Larry Kudlow avec, devant lui, le visage flou de Donald Trump.
Larry Kudlow, conseiller économique du président Donald Trump Photo: Reuters / Jonathan Ernst
Agence France-Presse

Le président américain Donald Trump a défendu dimanche sa politique de taxes douanières punitives contre la Chine après des déclarations ambiguës de son principal conseiller économique Larry Kudlow, qui a reconnu qu'elle pourrait aussi avoir un impact sur les entreprises américaines.

« Nous sommes exactement où nous voulons avec la Chine. Rappelez-vous, ils sont revenus sur leurs engagements avec nous et ils ont essayé de renégocier », a-t-il dit dimanche soir sur Twitter.

Nous allons prendre des dizaines de milliards de dollars de tarifs de la Chine. Les importateurs de produits peuvent les fabriquer eux-mêmes aux É.-U. (idéal), ou les acheter à des pays non soumis à [des] tarifs.

Donald Trump, président américain

Un peu plus tôt, interrogé sur la chaîne Fox News, Larry Kudlow avait dû reconnaître que les tarifs douaniers n'étaient pas payés directement par la Chine, mais par les entreprises importatrices américaines.

En fait, les deux parties vont payer. Les deux parties vont payer cela. Les deux parties vont souffrir de cela.

Larry Kudlow, conseiller économique du président

Il a néanmoins assuré que la bonne tenue de l'économie américaine allait lui permettre d'amortir d'éventuels effets négatifs.

Le président américain ne cesse de répéter que les droits de douane imposés à la Chine permettaient de remplir les caisses du Trésor américain.

De nombreux économistes, de leur côté, affirment que ces tarifs douaniers affaiblissent certes la compétitivité chinoise, mais qu'ils représentent des hausses de prix pour les entreprises et consommateurs américains.

Selon Larry Kudlow, une rencontre entre Donald Trump et son homologue chinois Xi Jinping en marge du sommet du G20 des 28 et 29 juin à Osaka, au Japon, est envisagée afin d'essayer à nouveau de déminer ce conflit commercial qui pourrait avoir des répercussions sur l'économie mondiale et ébranle les marchés.

« Les chances que le président Trump et le président Xi se retrouvent ensemble lors de cette réunion sont probablement assez grandes », a déclaré le conseiller.

Les négociateurs chinois et américains se sont rencontrés à Washington jeudi et vendredi, mais se sont séparés sans accord, Washington accusant Pékin d'avoir fait marche arrière sur plusieurs points discutés au cours de plusieurs mois de pourparlers destinés à sceller un accord commercial entre les deux premières puissances économiques du monde.

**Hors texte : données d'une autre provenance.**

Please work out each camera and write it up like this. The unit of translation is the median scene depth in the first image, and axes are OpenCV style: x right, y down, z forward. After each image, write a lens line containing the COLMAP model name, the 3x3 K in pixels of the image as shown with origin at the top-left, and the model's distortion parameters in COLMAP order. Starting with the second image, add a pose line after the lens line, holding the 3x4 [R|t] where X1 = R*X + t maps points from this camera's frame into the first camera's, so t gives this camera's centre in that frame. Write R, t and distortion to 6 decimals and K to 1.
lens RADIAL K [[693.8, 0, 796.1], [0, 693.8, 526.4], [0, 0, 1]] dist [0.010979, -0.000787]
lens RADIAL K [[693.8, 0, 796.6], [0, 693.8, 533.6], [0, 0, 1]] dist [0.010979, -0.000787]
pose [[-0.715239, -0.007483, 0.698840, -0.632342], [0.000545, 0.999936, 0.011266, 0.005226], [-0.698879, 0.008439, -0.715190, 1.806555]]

Pression accrue sur la Chine

Le président américain a fait passer vendredi de 10 % à 25 % les droits de douane punitifs imposés sur 200 milliards de dollars d'importations chinoises au moment où la délégation menée par le vice-premier ministre Liu se trouvait à Washington.

Au total, ce sont 250 milliards de dollars de produits chinois qui sont surtaxés par les États-Unis.

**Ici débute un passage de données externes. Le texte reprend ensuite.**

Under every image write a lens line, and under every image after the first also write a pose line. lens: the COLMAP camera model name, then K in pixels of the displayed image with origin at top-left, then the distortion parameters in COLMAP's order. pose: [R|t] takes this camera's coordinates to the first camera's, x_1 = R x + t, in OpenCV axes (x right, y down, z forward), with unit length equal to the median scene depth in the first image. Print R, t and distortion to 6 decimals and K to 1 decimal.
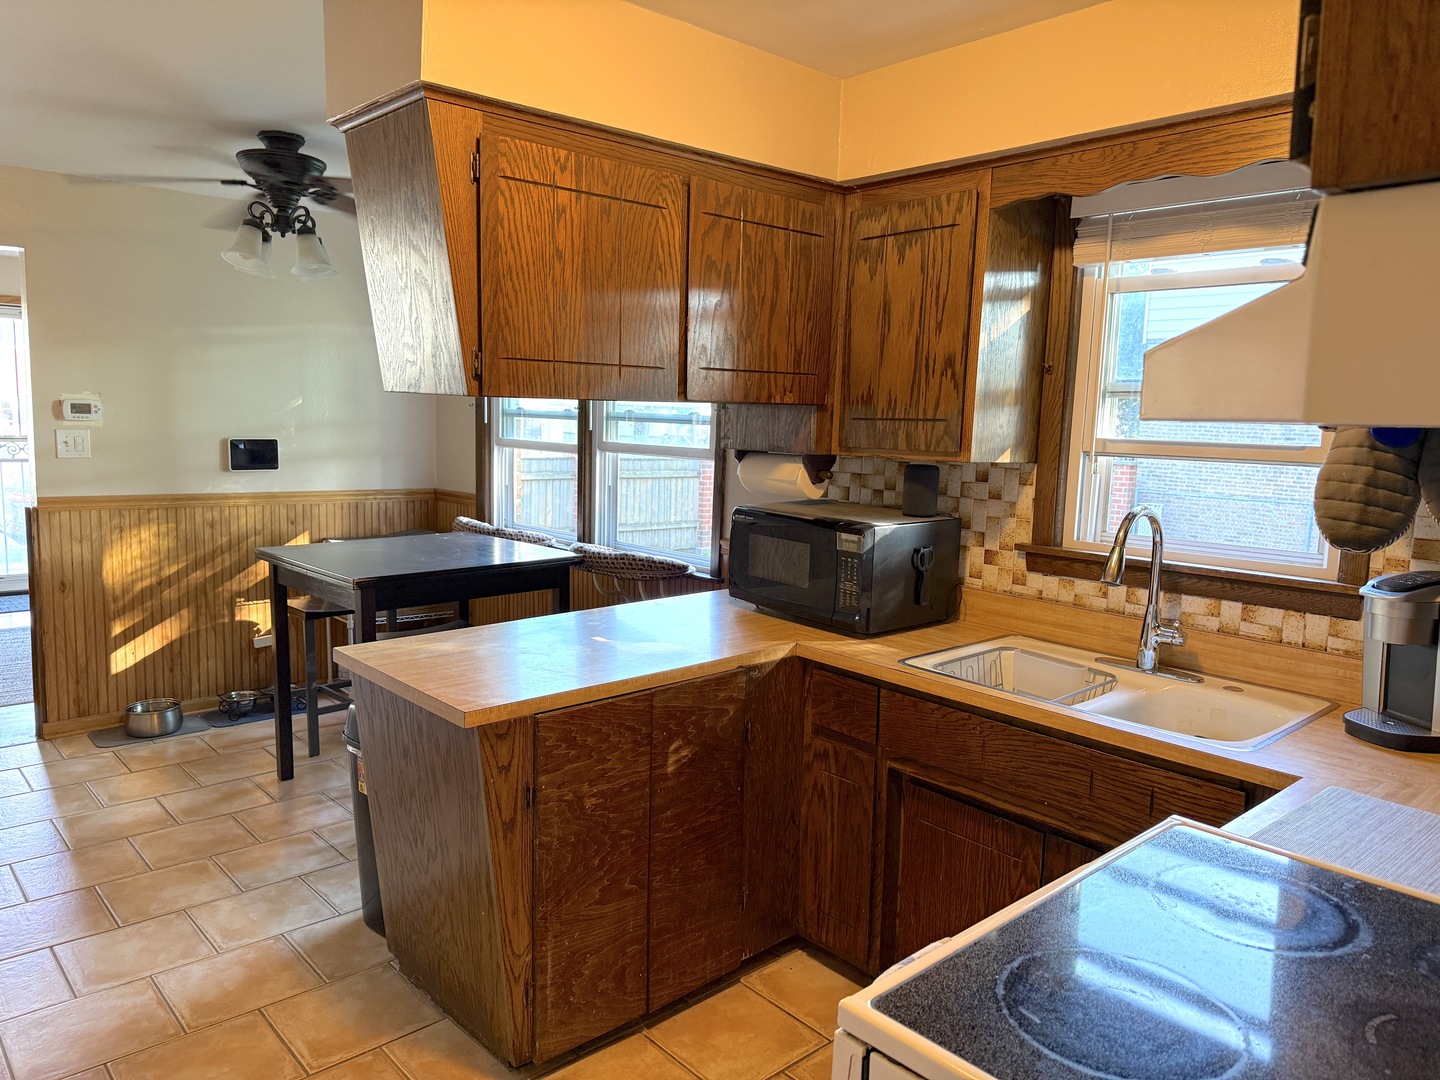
lens RADIAL K [[1011.7, 0, 720.0], [0, 1011.7, 540.0], [0, 0, 1]] dist [0.007708, -0.004023]
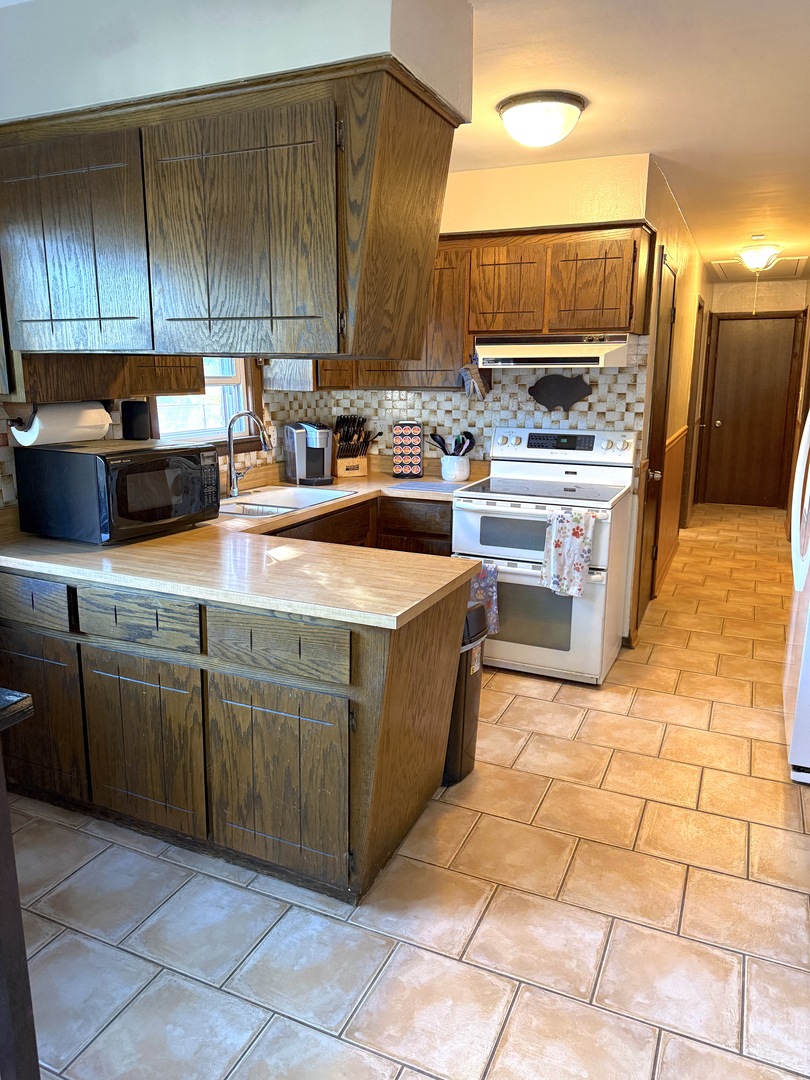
lens RADIAL K [[762.8, 0, 405.0], [0, 762.8, 540.0], [0, 0, 1]] dist [0.032855, 0.002273]
pose [[-0.399126, -0.227658, 0.888183, -0.567098], [0.099396, 0.952234, 0.288741, -0.100465], [-0.911492, 0.203526, -0.357433, 0.682134]]
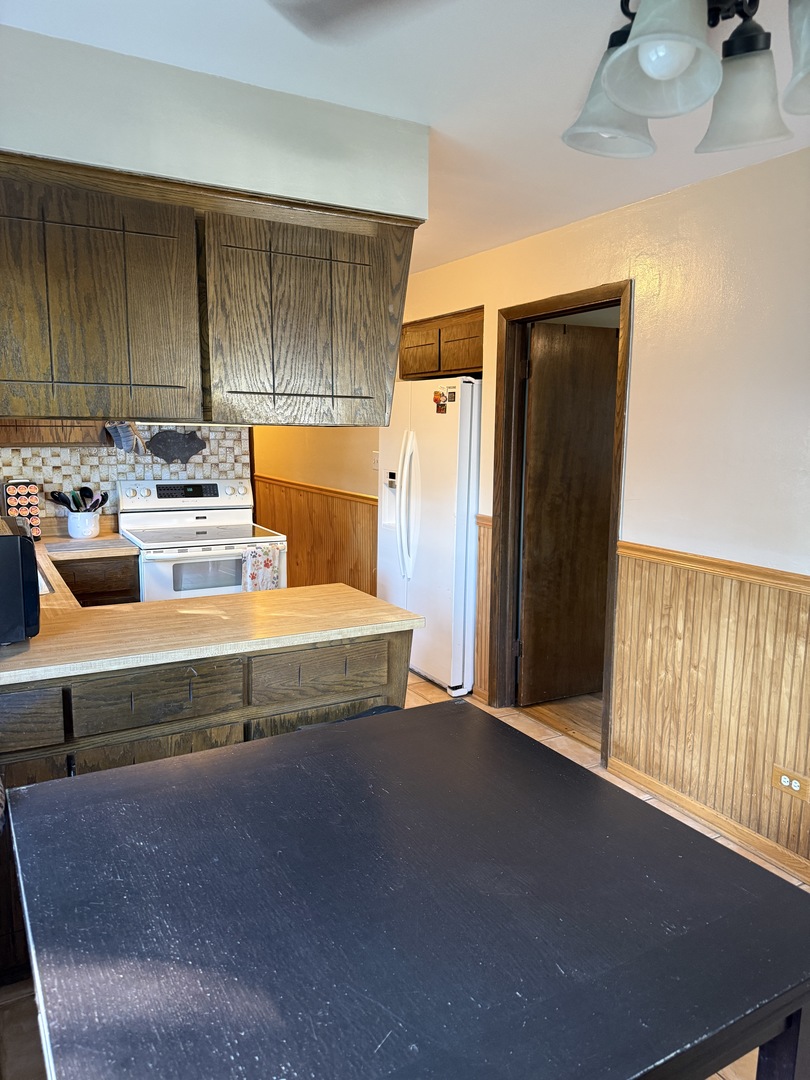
lens RADIAL K [[750.5, 0, 405.0], [0, 750.5, 540.0], [0, 0, 1]] dist [0.116728, -0.001868]
pose [[-0.973557, -0.074200, 0.216060, -0.308257], [-0.011519, 0.960523, 0.277964, -0.149433], [-0.228155, 0.268124, -0.935978, 1.049124]]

Et il a également ordonné le lancement de la procédure en vue d'imposer des droits de douane sur les quelque 300 milliards d'importations chinoises restantes.

« Nous ne pensons pas que les Chinois soient allés assez loin. Nous allons attendre de voir, les discussions vont se poursuivre », a souligné Larry Kudlow.

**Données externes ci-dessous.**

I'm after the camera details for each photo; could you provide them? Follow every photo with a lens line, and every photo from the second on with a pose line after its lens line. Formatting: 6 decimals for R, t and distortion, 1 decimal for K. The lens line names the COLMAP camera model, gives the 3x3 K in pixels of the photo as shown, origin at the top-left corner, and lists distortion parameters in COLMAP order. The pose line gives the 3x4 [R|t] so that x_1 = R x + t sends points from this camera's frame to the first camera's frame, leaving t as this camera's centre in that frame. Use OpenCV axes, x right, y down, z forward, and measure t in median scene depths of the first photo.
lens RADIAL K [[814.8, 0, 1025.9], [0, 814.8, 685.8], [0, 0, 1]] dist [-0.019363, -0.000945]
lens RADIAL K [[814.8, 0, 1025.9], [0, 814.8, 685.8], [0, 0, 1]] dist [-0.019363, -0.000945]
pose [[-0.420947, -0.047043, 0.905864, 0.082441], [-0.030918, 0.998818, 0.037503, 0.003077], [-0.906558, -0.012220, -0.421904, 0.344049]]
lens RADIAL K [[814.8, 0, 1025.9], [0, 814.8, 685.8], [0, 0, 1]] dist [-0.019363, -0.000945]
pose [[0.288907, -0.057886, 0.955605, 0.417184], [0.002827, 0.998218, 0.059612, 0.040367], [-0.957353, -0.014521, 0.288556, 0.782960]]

Nous avons besoin de quelque chose de plus clair et, jusqu'à ce que ce soit le cas, nous devons maintenir nos tarifs douaniers. Nous ne pouvons accepter un quelconque rétropédalage.

Larry Kudlow, conseiller économique du président

Il a par ailleurs indiqué qu'« aucun plan concret ni définitif » n'avait été déterminé concernant la suite des négociations. La Chine a invité le secrétaire au Trésor Steven Mnuchin et le secrétaire au Commerce Robert Lighthizer à se rendre à Pékin, mais aucune date n'a été fixée.

Donald Trump ne cesse d'assurer que sa relation personnelle avec le président chinois reste très forte, en dépit du blocage dans les négociations.

Les États-Unis exigent une réduction de leur immense déficit commercial avec la Chine (378 milliards de dollars en 2018), des « changements structurels » comme la fin du transfert forcé des technologies, la protection de la propriété intellectuelle américaine ainsi que la fin des subventions chinoises aux entreprises d'État.